Nous ne demandons pas le report de la taxe carbone. Mais nous demandons une autre politique fiscale. La fiscalité doit être juste, redistributive et écologique.
Juste dans le sens ou les plus riches doivent contribuer fortement à l’effort de guerre que nous devons engager pour faire face à la crise écologique.
Redistributive parce que l’outil fiscal doit servir à lutter contre les inégalités.
Écologique par ce que la pollution doit être taxée, pour que la question environnementale soit enfin prise en compte.
Je dis à mes ami·e·s de gauche, ne retombez pas dans vos ornières du passé en disant on commence par le social et après on s’occupera de l’écologie. Vous faites fausse route, la question écologique est une question social déterminante. L’explosion des inégalités que produit une économie financiarisée, délocalisée et déshumanisée au service exclusif des premiers de cordées a fait du compromis fordiste une chimère.
Un nouveau compromis social doit se construire où la question écologique est pleinement prise en compte. La grande faute de la gauche traditionnelle qui depuis plus d’un siècle et demi est hégémonique dans ses différentes nuances idéologiques : communiste, socialiste, sociale-démocrate, sociale-libérale, éco-socialiste ou trotskyste, est d’avoir au fond considéré que le seul sujet social était la répartition des richesses. Mais la vérité est qu’en omettant de prendre pleinement en compte l’origine de ces richesses, ou de ces ressources ; les conséquences environnementales des moyens de productions ; l’utilité sociale des productions ou la prédation sur la nature qu’elles impliquent, elle a fait une concession décisive au capitalisme. Sans prise en compte de la question écologique, il ne peut pas y avoir de justice sociale. La question du climat le révèle tardivement mais cruellement aux yeux de tous et toutes.
Le mouvement des gilets jaunes est l’une des expressions de cette réalité : la vie est chère car une part de plus en plus importante de nos dépenses sont des dépenses contraintes, imposées. Et elles sont liées pour beaucoup à l’irruption du juste prix écologiques des choses dans nos dépenses. C’est pour cette raison qu’il n’y a pas d’issue sociale et solidaire heureuse sans écologie. Le seul chemin pour atteindre une réelle justice sociale ici, au Nord, et ailleurs, au Sud, est de pleinement apprendre à partager les ressources durablement accessibles, c’est à dire les ressources renouvelables. Il n’existe pas de résolution de l’équation sans pleinement comprendre la phrase célèbre de Gandhi: « Vivre simplement pour que les autres, simplement, puissent vivre ».

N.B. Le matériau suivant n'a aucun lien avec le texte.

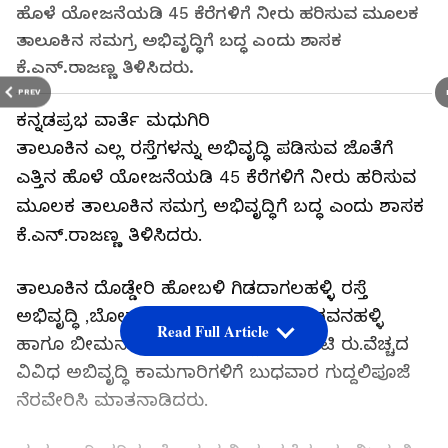
ಹೊಳೆ ಯೋಜನೆಯಡಿ 45 ಕೆರೆಗಳಿಗೆ ನೀರು ಹರಿಸುವ ಮೂಲಕ
ತಾಲೂಕಿನ ಸಮಗ್ರ ಅಭಿವೃದ್ಧಿಗೆ ಬದ್ಧ ಎಂದು ಶಾಸಕ
ಕೆ.ಎನ್.ರಾಜಣ್ಣ ತಿಳಿಸಿದರು.
PREV
ಕನ್ನಡಪ್ರಭ ವಾರ್ತೆ ಮಧುಗಿರಿ
ತಾಲೂಕಿನ ಎಲ್ಲ ರಸ್ತೆಗಳನ್ನು ಅಭಿವೃದ್ಧಿ ಪಡಿಸುವ ಜೊತೆಗೆ
ಎತ್ತಿನ ಹೊಳೆ ಯೋಜನೆಯಡಿ 45 ಕೆರೆಗಳಿಗೆ ನೀರು ಹರಿಸುವ
ಮೂಲಕ ತಾಲೂಕಿನ ಸಮಗ್ರ ಅಭಿವೃದ್ಧಿಗೆ ಬದ್ಧ ಎಂದು ಶಾಸಕ
ಕೆ.ಎನ್.ರಾಜಣ್ಣ ತಿಳಿಸಿದರು.
ತಾಲೂಕಿನ ದೊಡ್ಡೇರಿ ಹೋಬಳಿ ಗಿಡದಾಗಲಹಳ್ಳಿ ರಸ್ತೆ
ಅಭಿವೃದ್ಧಿ ,ಬೋರಾಗುಂಟೆ,ಆವಿನಮಡುಗು,ಬಡವನಹಳ್ಳಿ
Read Full Article
ಹಾಗೂ ಬೀಮನಕುಂಟೆ ಗ್ರಾಮಗಳಲ್ಲಿ 13 ಕೋಟಿ ರು.ವೆಚ್ಚದ
ವಿವಿಧ ಅಬಿವೃದ್ಧಿ ಕಾಮಗಾರಿಗಳಿಗೆ ಬುಧವಾರ ಗುದ್ದಲಿಪೂಜೆ
ನೆರವೇರಿಸಿ ಮಾತನಾಡಿದರು.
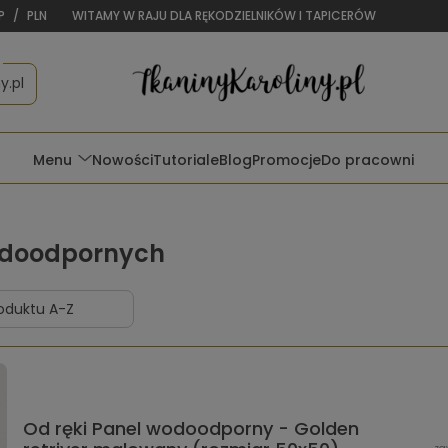
P
/
PLN
WITAMY W RAJU DLA RĘKODZIELNIKÓW I TAPICERÓW
y.pl
Menu
Nowości
Tutoriale
Blog
Promocje
Do pracowni
odoodpornych
Od ręki Panel wodoodporny - Golden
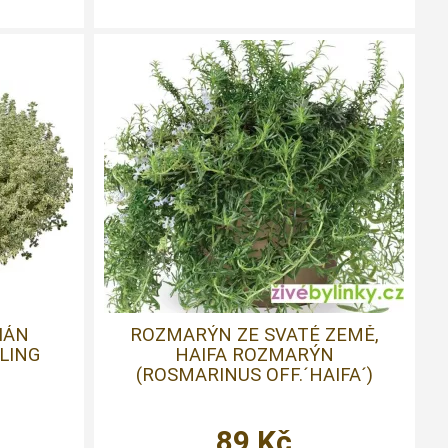
IÁN
ROZMARÝN ZE SVATÉ ZEMĚ,
LING
HAIFA ROZMARÝN
(ROSMARINUS OFF.´HAIFA´)
89
Kč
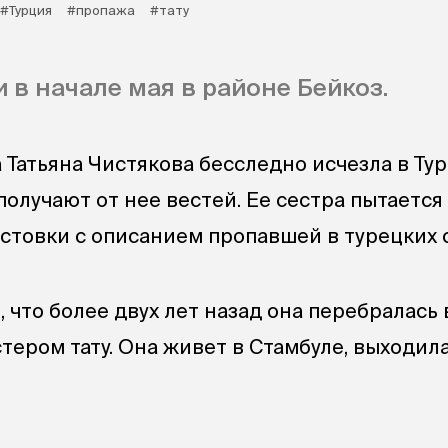
#Турция
#пропажа
#тату
 в начале мая в районе Бейкоз.
 Татьяна Чистякова бесследно исчезла в Ту
олучают от нее вестей. Ее сестра пытается
стовки с описанием пропавшей в турецких 
, что более двух лет назад она перебралась 
тером тату. Она живет в Стамбуле, выходила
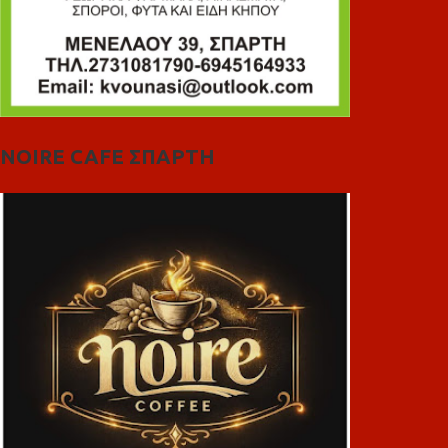
NOIRE CAFE ΣΠΑΡΤΗ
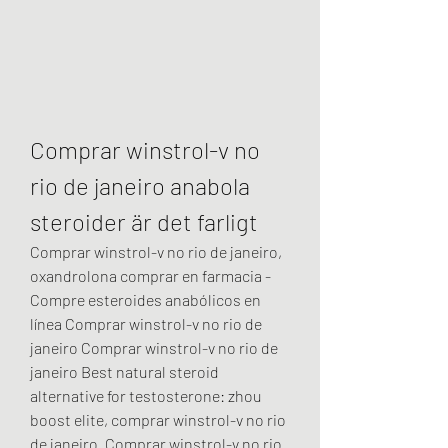
Comprar winstrol-v no 
rio de janeiro anabola 
steroider är det farligt
Comprar winstrol-v no rio de janeiro, 
oxandrolona comprar en farmacia - 
Compre esteroides anabólicos en 
línea Comprar winstrol-v no rio de 
janeiro Comprar winstrol-v no rio de 
janeiro Best natural steroid 
alternative for testosterone: zhou 
boost elite, comprar winstrol-v no rio 
de janeiro. Comprar winstrol-v no rio 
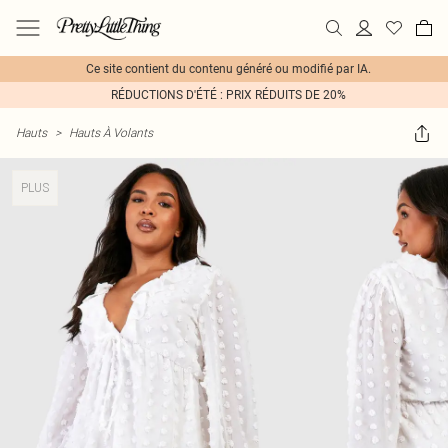
Ce site contient du contenu généré ou modifié par IA.
RÉDUCTIONS D'ÉTÉ : PRIX RÉDUITS DE 20%
Hauts
>
Hauts À Volants
PLUS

Certains persistent à faire des enjeux environnementaux une question secondaire. Parfois ce sont d’ailleurs les mêmes qui pensent qu’il faut, pour répondre à la question des classes populaire, délaisser des enjeux jugés par eux secondaires, comme la lutte pour les droits des minorités, ou la condition des femmes.
Je veux leur répondre ceci.
Les inégalités sont encore plus mordantes lorsque l’on est une femme. Le mouvement « #NousToutes » dont le succès a été important, tout comme la mobilisation importante des femmes dans le mouvement des gilets jaunes témoignent de cette injustice dans l’injustice. Les femmes sont en première ligne face à la vie chère car elles subissent plus souvent la précarité et les emplois partiels subis, elles sont moins payées que les hommes, et elles sont plus souvent que les hommes en situation de parent isolée. Cette réalité trop souvent invisibilisée ne peut être acceptée et doit être regardée en face. L’uniforme des gilets jaunes ne doit pas être le cache sexe des inégalités de genre.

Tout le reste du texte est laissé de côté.